Task brief:
Reproduce the data that follows character for character, but omit its pictures.

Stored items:
####################

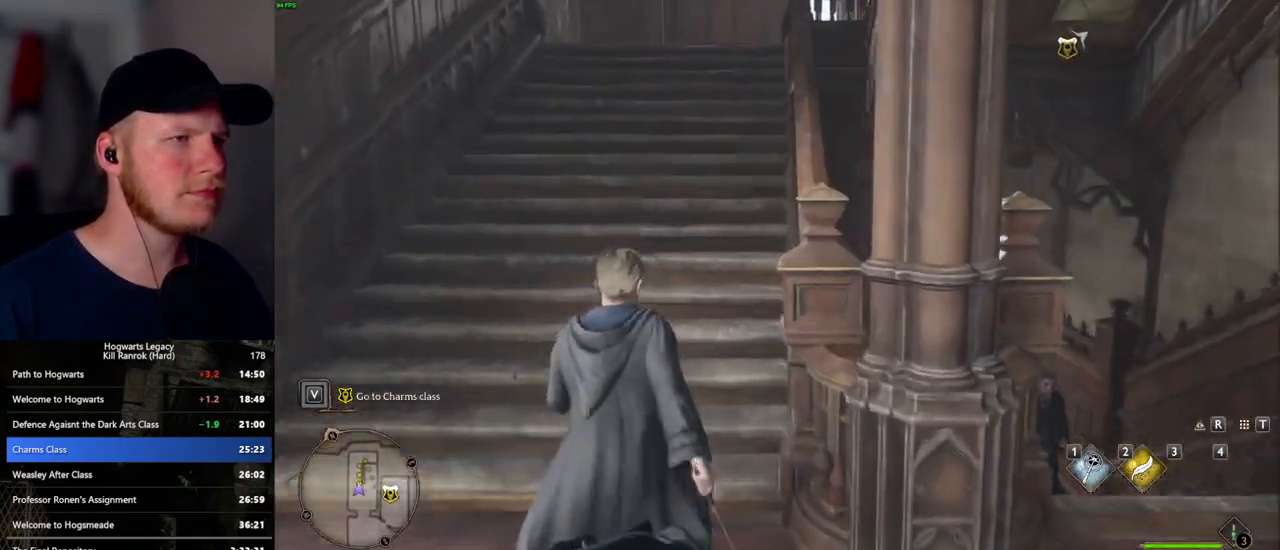
{"keys": ["w"], "mouse": [], "events": []}
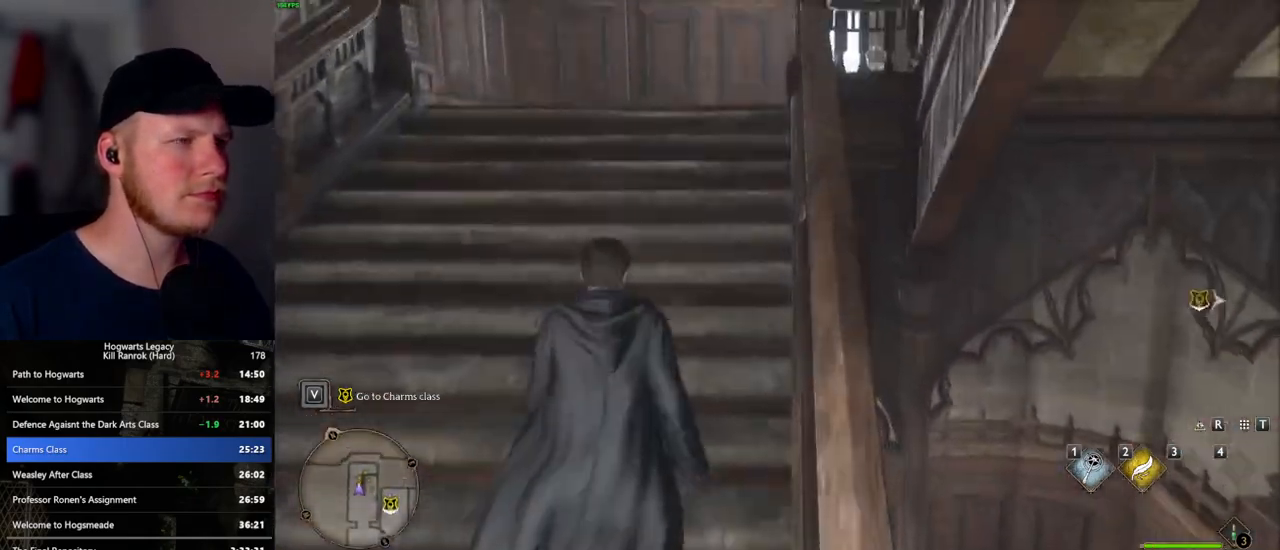
{"keys": ["w"], "mouse": [], "events": []}
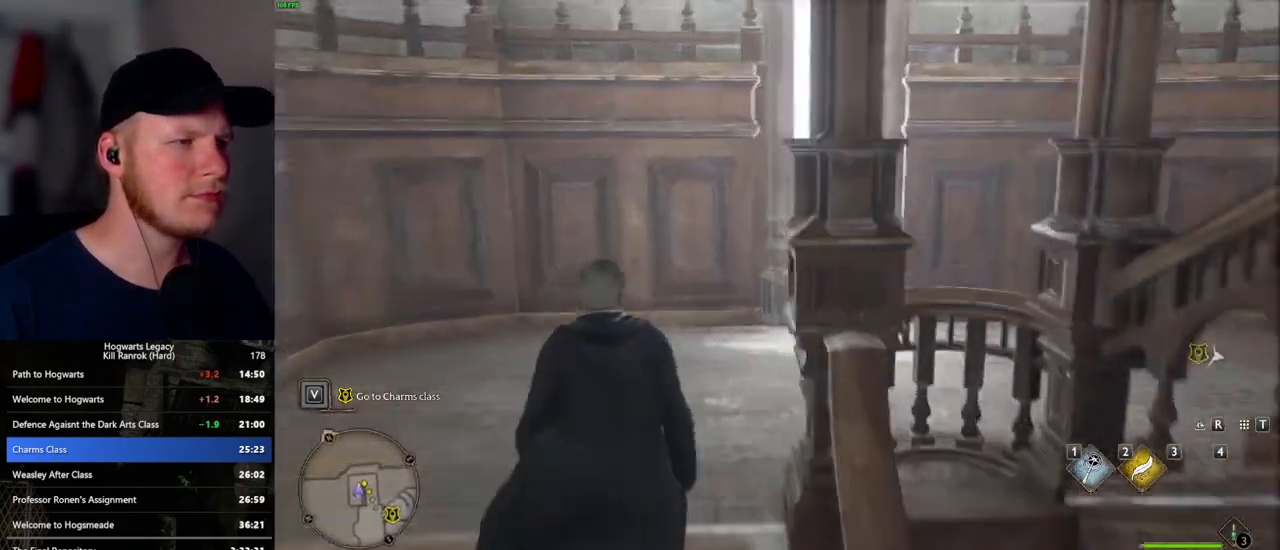
{"keys": ["d", "w"], "mouse": [], "events": [[17, "d", "down"], [17, "space", "down"], [133, "space", "up"]]}
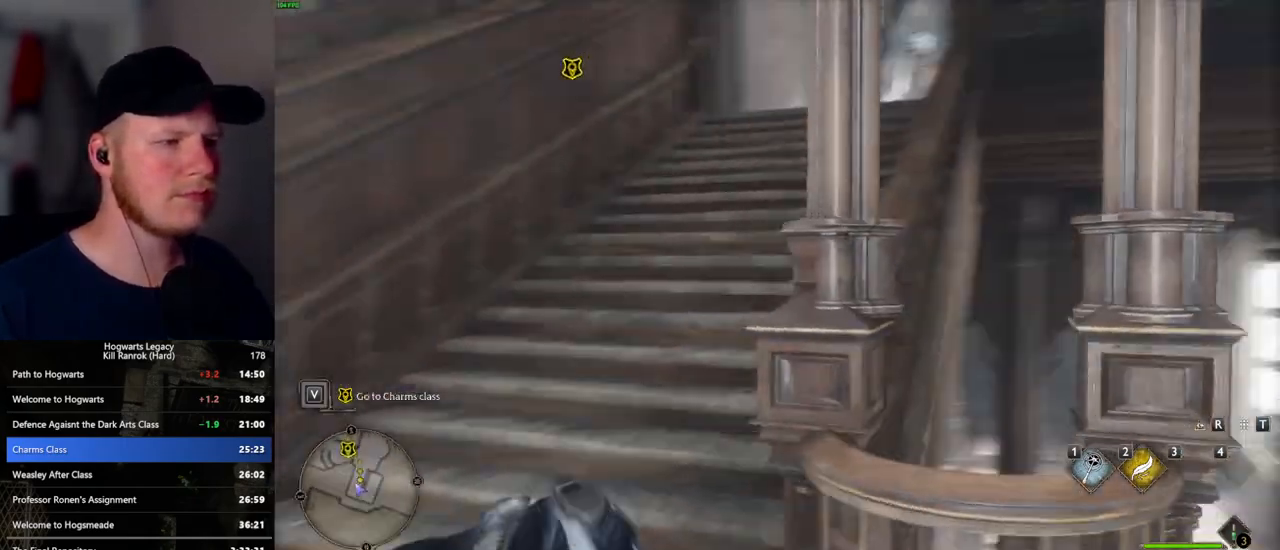
{"keys": ["w"], "mouse": [], "events": [[267, "d", "up"]]}
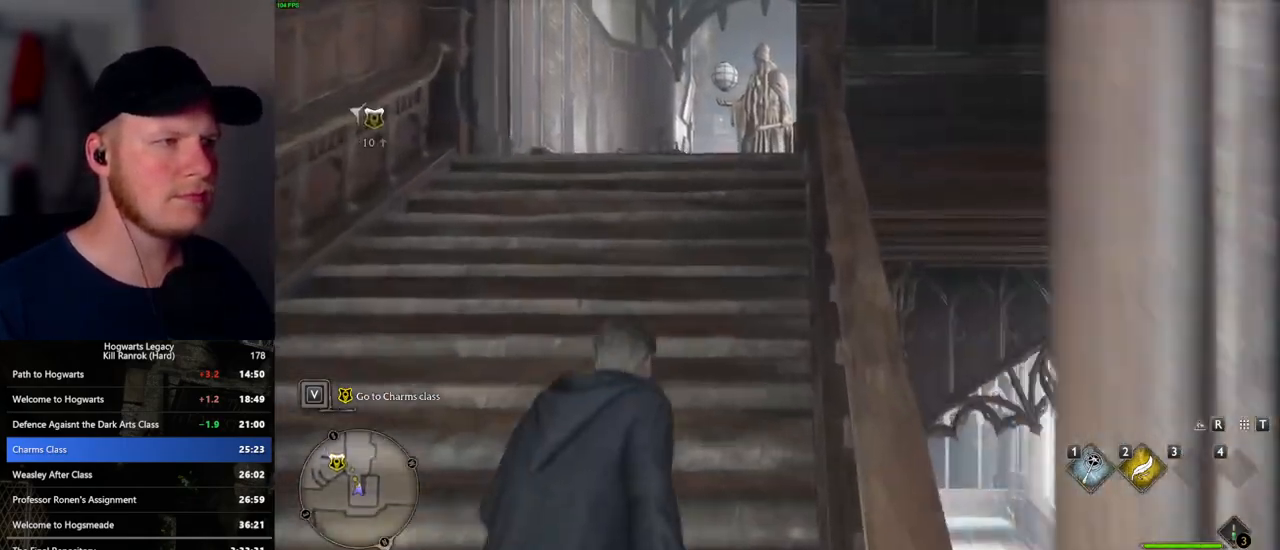
{"keys": ["w"], "mouse": [], "events": [[417, "a", "down"], [467, "a", "up"]]}
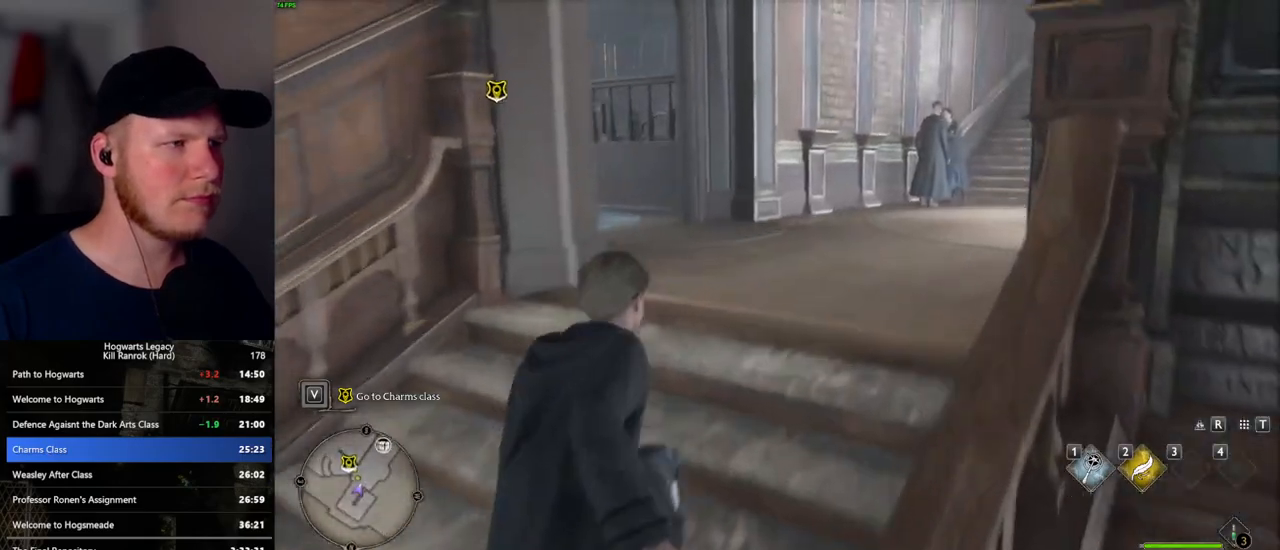
{"keys": ["w"], "mouse": [], "events": []}
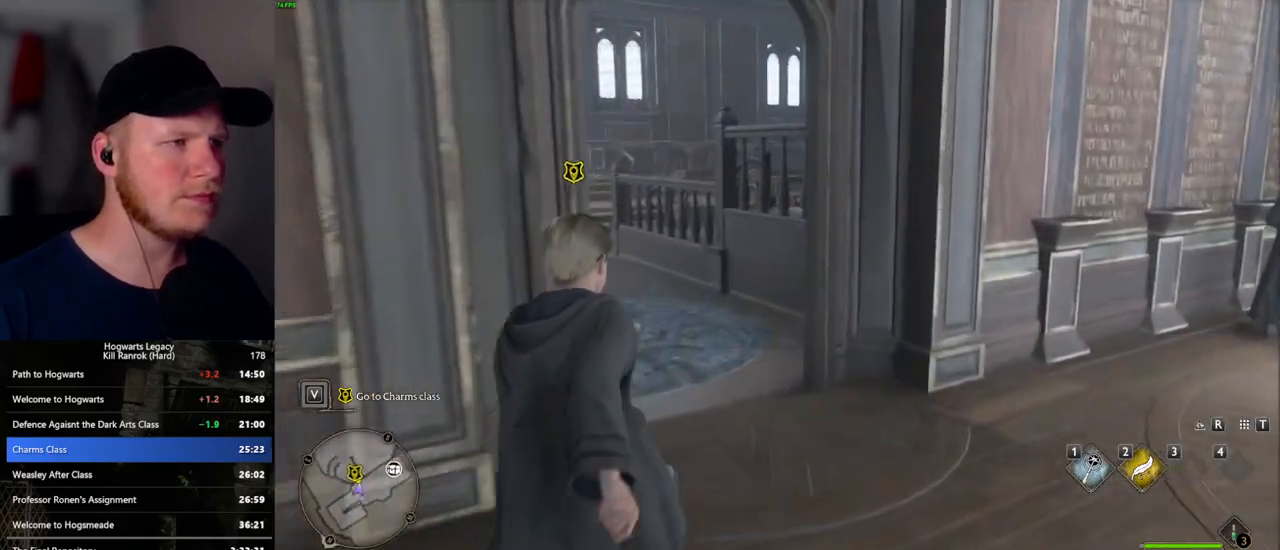
{"keys": [], "mouse": [], "events": [[100, "f", "down"], [183, "f", "up"], [283, "f", "down"], [333, "f", "up"], [417, "f", "down"], [450, "w", "up"], [500, "f", "up"]]}
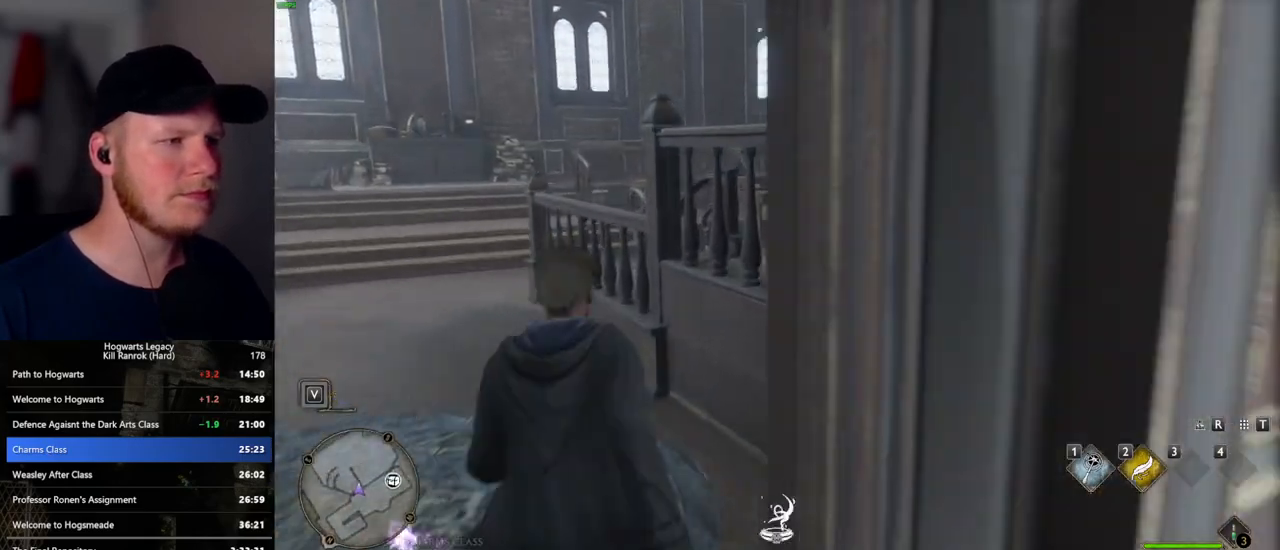
{"keys": ["q"], "mouse": [], "events": [[83, "f", "down"], [167, "f", "up"], [417, "q", "down"]]}
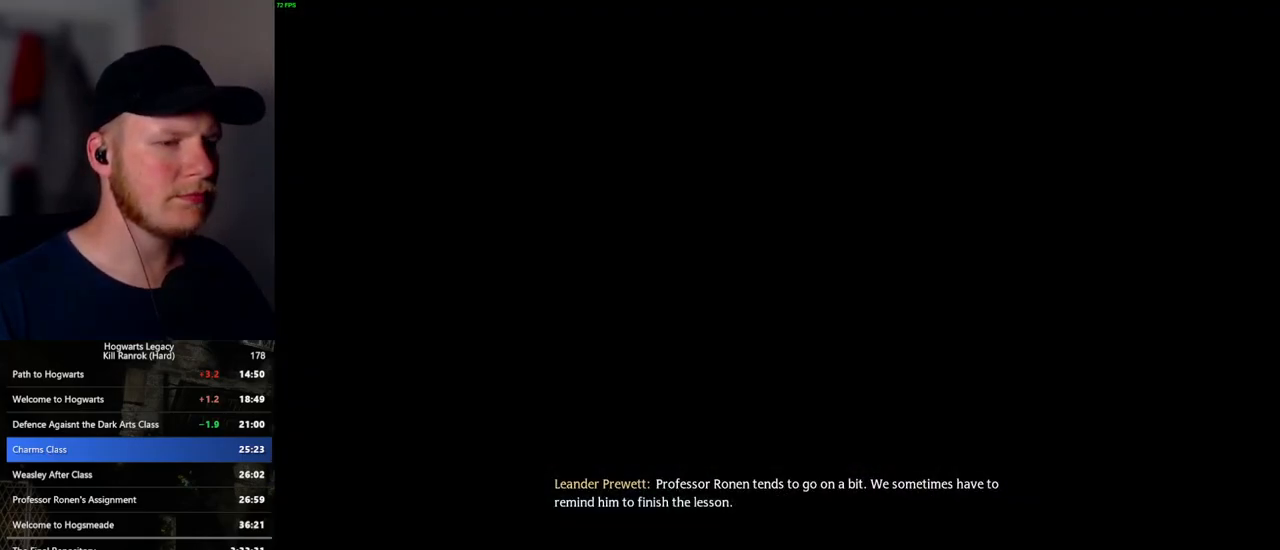
{"keys": [], "mouse": [], "events": [[50, "q", "up"], [267, "q", "down"], [383, "q", "up"]]}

####################

Your response:
{"keys": ["w"], "mouse": [], "events": []}
{"keys": ["w"], "mouse": [], "events": []}
{"keys": ["d", "w"], "mouse": [], "events": [[17, "d", "down"], [17, "space", "down"], [133, "space", "up"]]}
{"keys": ["w"], "mouse": [], "events": [[267, "d", "up"]]}
{"keys": ["w"], "mouse": [], "events": [[417, "a", "down"], [467, "a", "up"]]}
{"keys": ["w"], "mouse": [], "events": []}
{"keys": [], "mouse": [], "events": [[100, "f", "down"], [183, "f", "up"], [283, "f", "down"], [333, "f", "up"], [417, "f", "down"], [450, "w", "up"], [500, "f", "up"]]}
{"keys": ["q"], "mouse": [], "events": [[83, "f", "down"], [167, "f", "up"], [417, "q", "down"]]}
{"keys": [], "mouse": [], "events": [[50, "q", "up"], [267, "q", "down"], [383, "q", "up"]]}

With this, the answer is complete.